*Tugas Anda:*
- 1) Menurut teks tentang kelapa sawit, berapa persen minyak global yang berasal dari tanaman kelapa sawit?
- 2) Kutip bagian teks tentang kelapa sawit mulai dari "Indonesia merupakan produsen" sampai dengan "menghasilkan minyak nabati.".

*Kutipan untuk Dibaca:*

..............................

Menghilangkan Hutan untuk Kelapa Sawit atau Menghilangkan Kelapa Sawit Demi Hutan?

IMG-20150521-WA0005

Indonesia merupakan produsen serta konsumen minyak kelapa sawit terbesar di dunia. Sekitar 35% minyak global berasal dari kontribusi tanaman kelapa sawit. Sementara lebih dari 50% produk di supermarket  yang mengandung minyak dari kelapa sawit seperti minyak goreng, margarine, sabun, sereal dan kosmetik. Sehingga kelapa sawit merupakan tanaman yang sangat produktif dalam menghasilkan minyak nabati.

Namun dibalik produk kelapa sawit yang sering dikonsumsi, ternyata terdapat segudang permasalahan. Permasalahan tersebut muncul ketika habitat hutan tropis mulai tergeser oleh perluasan wilayah perkebunan kelapa sawit yang tidak mempertimbangkan tindakan konservasi. Hal ini kerap dikaitkan dengan deforestasi dan pembakaran hutan gambut yang sering terjadi di wilayah Kalimantan dan Sumatera, sehingga memicu pelepasan gas rumah kaca yang berdampak pada laju percepatan perubahan iklim. Menurut data WWF pada tahun 2014, gajah borneo berkurang sebanyak 80%, harimau sumatera berkurang 60%, dan 50% orangutan telah menghilang serta 20% hutan lindung beralih menjadi lahan kelapa sawit. Apakah pilihannya kemudian memroduksi kelapa sawit harus dihentikan?

..............................

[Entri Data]
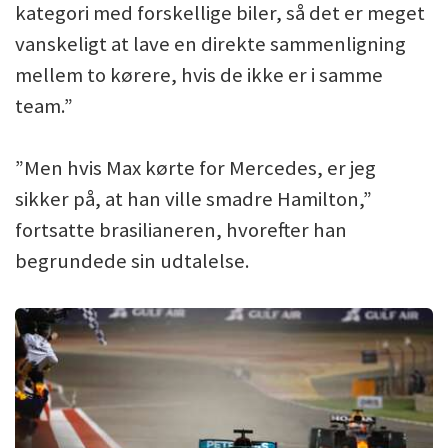
kategori med forskellige biler, så det er meget
vanskeligt at lave en direkte sammenligning
mellem to kørere, hvis de ikke er i samme
team.”
”Men hvis Max kørte for Mercedes, er jeg
sikker på, at han ville smadre Hamilton,”
fortsatte brasilianeren, hvorefter han
begrundede sin udtalelse.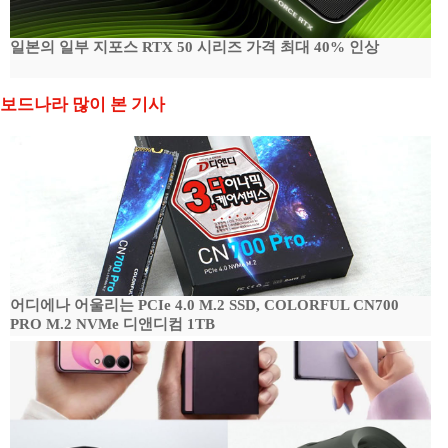
일본의 일부 지포스 RTX 50 시리즈 가격 최대 40% 인상
보드나라 많이 본 기사
어디에나 어울리는 PCIe 4.0 M.2 SSD, COLORFUL CN700
PRO M.2 NVMe 디앤디컴 1TB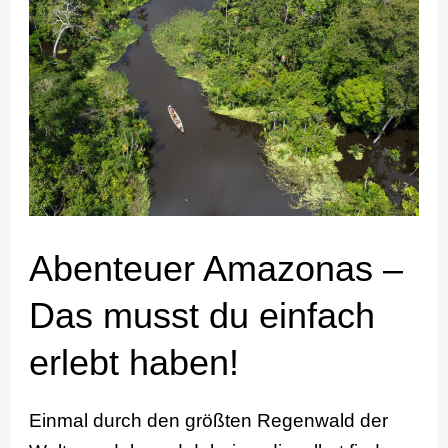
Amazonas
–
Das
musst
du
einfach
erlebt
haben!
Abenteuer Amazonas –
Das musst du einfach
erlebt haben!
Einmal durch den größten Regenwald der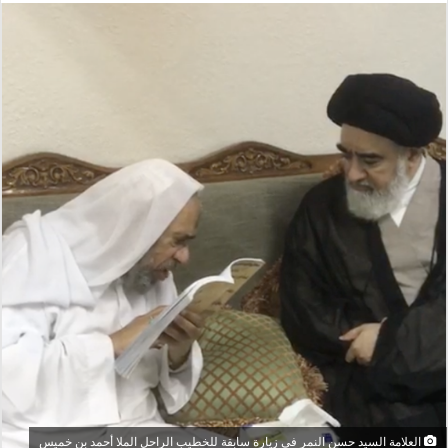
العلامة السيد حسن النمر في زيارة سابقة للخطيب الراحل الملا أحمد بن خميس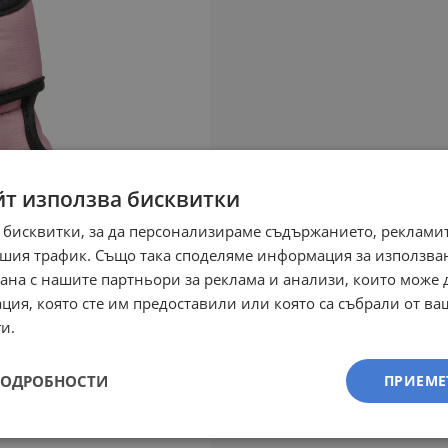
йт използва бисквитки
 бисквитки, за да персонализираме съдържанието, рекламит
шия трафик. Също така споделяме информация за използва
рана с нашите партньори за реклама и анализи, които може
ция, която сте им предоставили или която са събрали от в
и.
ПОДРОБНОСТИ
ПРИЕМЕ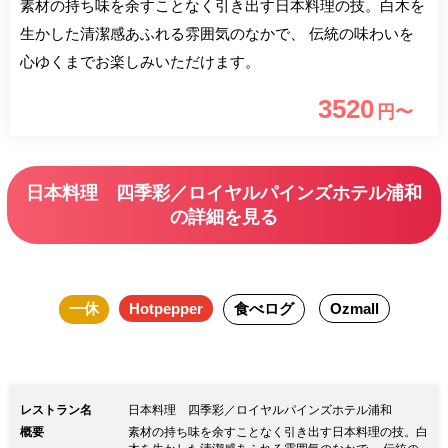
素材の持ち味を余すことなく引き出す日本料理の技。白木を
生かした清潔感あふれる雰囲気のなかで、 伝統の味わいを
心ゆくまでお楽しみいただけます。
3520
円〜
日本料理 四季彩／ロイヤルパインズホテル浦和
の詳細を見る
一休
Hotpepper
食べログ
Ozmall
レストラン名
日本料理 四季彩／ロイヤルパインズホテル浦和
概要
素材の持ち味を余すことなく引き出す日本料理の技。白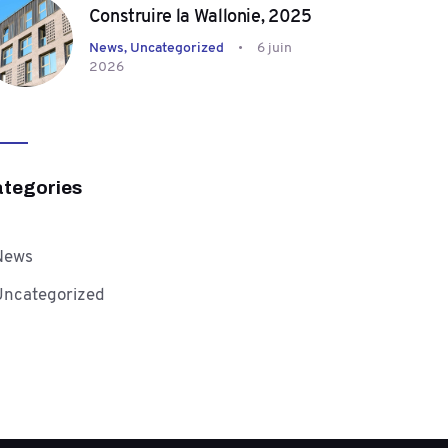
Construire la Wallonie, 2025
News,
Uncategorized
6 juin
2026
tegories
News
Uncategorized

..............................

*Hasil per Tugas:*
- 1) Sekitar 35%.

- 2)
Indonesia merupakan produsen serta konsumen minyak kelapa sawit terbesar di dunia. Sekitar 35% minyak global berasal dari kontribusi tanaman kelapa sawit. Sementara lebih dari 50% produk di supermarket  yang mengandung minyak dari kelapa sawit seperti minyak goreng, margarine, sabun, sereal dan kosmetik. Sehingga kelapa sawit merupakan tanaman yang sangat produktif dalam menghasilkan minyak nabati.